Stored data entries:

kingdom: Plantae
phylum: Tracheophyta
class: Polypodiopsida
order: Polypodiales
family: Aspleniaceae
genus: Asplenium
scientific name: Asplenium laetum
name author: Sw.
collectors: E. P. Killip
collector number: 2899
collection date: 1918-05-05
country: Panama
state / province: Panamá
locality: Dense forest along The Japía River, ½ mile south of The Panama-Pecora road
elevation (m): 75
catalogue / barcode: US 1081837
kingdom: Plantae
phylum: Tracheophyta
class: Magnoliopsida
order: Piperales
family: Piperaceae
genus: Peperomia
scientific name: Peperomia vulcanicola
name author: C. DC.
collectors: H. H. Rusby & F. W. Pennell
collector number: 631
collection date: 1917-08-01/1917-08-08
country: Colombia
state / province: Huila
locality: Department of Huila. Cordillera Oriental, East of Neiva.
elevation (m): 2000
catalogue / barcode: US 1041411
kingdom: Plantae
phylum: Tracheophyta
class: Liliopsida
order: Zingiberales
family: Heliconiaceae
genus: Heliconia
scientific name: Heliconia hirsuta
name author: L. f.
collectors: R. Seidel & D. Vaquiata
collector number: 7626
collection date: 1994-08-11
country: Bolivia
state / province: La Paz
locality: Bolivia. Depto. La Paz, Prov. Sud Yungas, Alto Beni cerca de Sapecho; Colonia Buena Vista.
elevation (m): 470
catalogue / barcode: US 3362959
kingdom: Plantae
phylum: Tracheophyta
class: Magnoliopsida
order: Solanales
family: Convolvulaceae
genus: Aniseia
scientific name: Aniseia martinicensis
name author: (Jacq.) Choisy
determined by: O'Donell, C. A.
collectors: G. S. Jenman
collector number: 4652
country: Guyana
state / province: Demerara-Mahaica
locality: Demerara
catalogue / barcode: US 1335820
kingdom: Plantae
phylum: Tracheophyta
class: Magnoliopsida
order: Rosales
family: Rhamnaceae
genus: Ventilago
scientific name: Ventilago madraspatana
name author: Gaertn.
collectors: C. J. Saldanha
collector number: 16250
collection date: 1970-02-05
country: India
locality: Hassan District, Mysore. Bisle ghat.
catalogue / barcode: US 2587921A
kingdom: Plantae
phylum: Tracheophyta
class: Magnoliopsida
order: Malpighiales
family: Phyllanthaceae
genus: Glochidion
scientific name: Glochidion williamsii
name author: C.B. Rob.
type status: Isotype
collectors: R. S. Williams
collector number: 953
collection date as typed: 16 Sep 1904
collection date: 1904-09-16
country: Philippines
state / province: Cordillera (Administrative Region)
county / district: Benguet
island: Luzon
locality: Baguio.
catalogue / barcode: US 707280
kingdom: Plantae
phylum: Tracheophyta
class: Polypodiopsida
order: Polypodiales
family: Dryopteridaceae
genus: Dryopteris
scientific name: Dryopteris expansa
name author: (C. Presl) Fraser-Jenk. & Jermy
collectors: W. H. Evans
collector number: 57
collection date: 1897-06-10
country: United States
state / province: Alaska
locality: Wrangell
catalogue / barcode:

**To do:** Rewrite part of the records above as a Markdown table with the columns Row and Line, one numbered row per line and no blank lines. Begin at the line that contains "catalogue / barcode: US 1041411", and stop after the line that contains "family: Phyllanthaceae".

**Solution for this problem:**
| Row | Line |
|---|---|
| 1 | catalogue / barcode: US 1041411 |
| 2 | kingdom: Plantae |
| 3 | phylum: Tracheophyta |
| 4 | class: Liliopsida |
| 5 | order: Zingiberales |
| 6 | family: Heliconiaceae |
| 7 | genus: Heliconia |
| 8 | scientific name: Heliconia hirsuta |
| 9 | name author: L. f. |
| 10 | collectors: R. Seidel & D. Vaquiata |
| 11 | collector number: 7626 |
| 12 | collection date: 1994-08-11 |
| 13 | country: Bolivia |
| 14 | state / province: La Paz |
| 15 | locality: Bolivia. Depto. La Paz, Prov. Sud Yungas, Alto Beni cerca de Sapecho; Colonia Buena Vista. |
| 16 | elevation (m): 470 |
| 17 | catalogue / barcode: US 3362959 |
| 18 | kingdom: Plantae |
| 19 | phylum: Tracheophyta |
| 20 | class: Magnoliopsida |
| 21 | order: Solanales |
| 22 | family: Convolvulaceae |
| 23 | genus: Aniseia |
| 24 | scientific name: Aniseia martinicensis |
| 25 | name author: (Jacq.) Choisy |
| 26 | determined by: O'Donell, C. A. |
| 27 | collectors: G. S. Jenman |
| 28 | collector number: 4652 |
| 29 | country: Guyana |
| 30 | state / province: Demerara-Mahaica |
| 31 | locality: Demerara |
| 32 | catalogue / barcode: US 1335820 |
| 33 | kingdom: Plantae |
| 34 | phylum: Tracheophyta |
| 35 | class: Magnoliopsida |
| 36 | order: Rosales |
| 37 | family: Rhamnaceae |
| 38 | genus: Ventilago |
| 39 | scientific name: Ventilago madraspatana |
| 40 | name author: Gaertn. |
| 41 | collectors: C. J. Saldanha |
| 42 | collector number: 16250 |
| 43 | collection date: 1970-02-05 |
| 44 | country: India |
| 45 | locality: Hassan District, Mysore. Bisle ghat. |
| 46 | catalogue / barcode: US 2587921A |
| 47 | kingdom: Plantae |
| 48 | phylum: Tracheophyta |
| 49 | class: Magnoliopsida |
| 50 | order: Malpighiales |
| 51 | family: Phyllanthaceae |